→ **Aim of the exercise**
Once the pictures are set aside, transcribe the remaining data exactly.

Raw data Start Marker

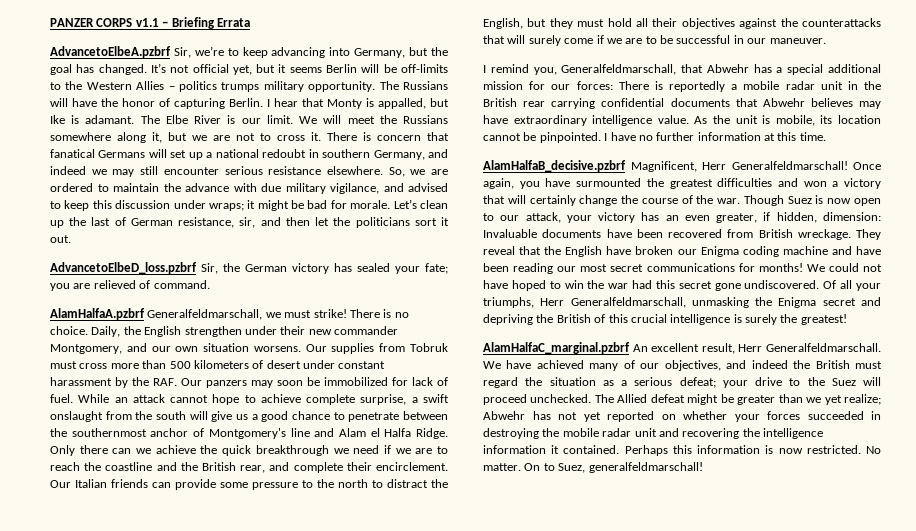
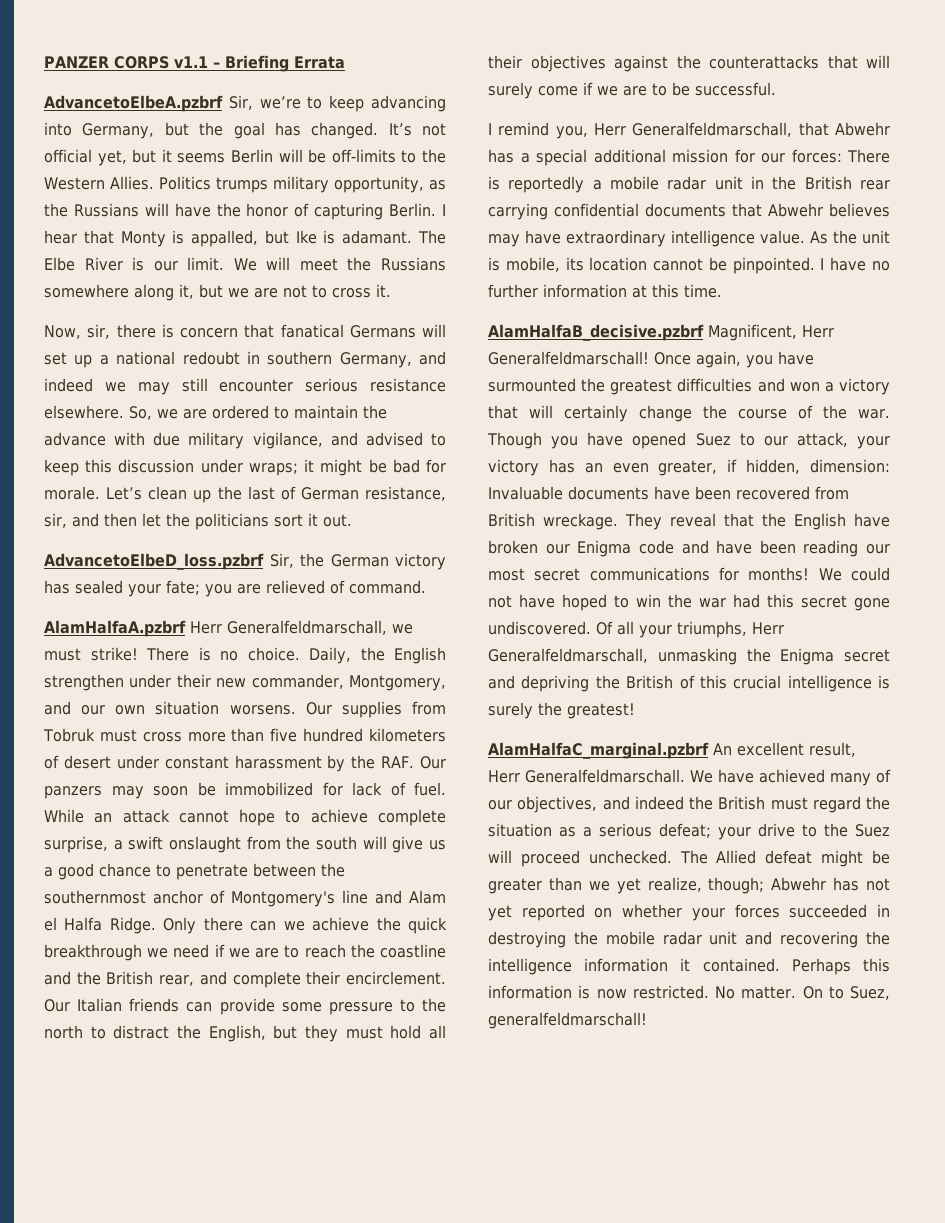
[136,81,399,92] Allies – politics trumps military opportunity. The -> [109,176,446,193] [44,203,68,217] Allies. Politics trumps military opportunity, as the
[327,132,357,141] There -> [44,324,156,339] // Now, sir, there
(145, 314) none -> [190,621,222,634] Herr
[334,326,398,335] commander -> [251,674,344,689] commander,
[169,361,191,369] 500 -> [270,728,364,742] five hundred
[676,35,826,44] successful in our maneuver. -> [695,82,776,96] successful.
(557, 71) none -> [594,123,626,136] Herr
[787,195,881,206] Suez is now open -> [551,432,731,449] you have opened Suez
[742,246,828,257] coding machine -> [638,540,674,554] code
[844,394,881,405] realize; -> [647,877,765,894] realize, though;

Raw data End Marker

→ **Your response**
[136,81,399,92] Allies – politics trumps military opportunity. The -> [109,176,446,193] [44,203,68,217] Allies. Politics trumps military opportunity, as the
[327,132,357,141] There -> [44,324,156,339] // Now, sir, there
(145, 314) none -> [190,621,222,634] Herr
[334,326,398,335] commander -> [251,674,344,689] commander,
[169,361,191,369] 500 -> [270,728,364,742] five hundred
[676,35,826,44] successful in our maneuver. -> [695,82,776,96] successful.
(557, 71) none -> [594,123,626,136] Herr
[787,195,881,206] Suez is now open -> [551,432,731,449] you have opened Suez
[742,246,828,257] coding machine -> [638,540,674,554] code
[844,394,881,405] realize; -> [647,877,765,894] realize, though;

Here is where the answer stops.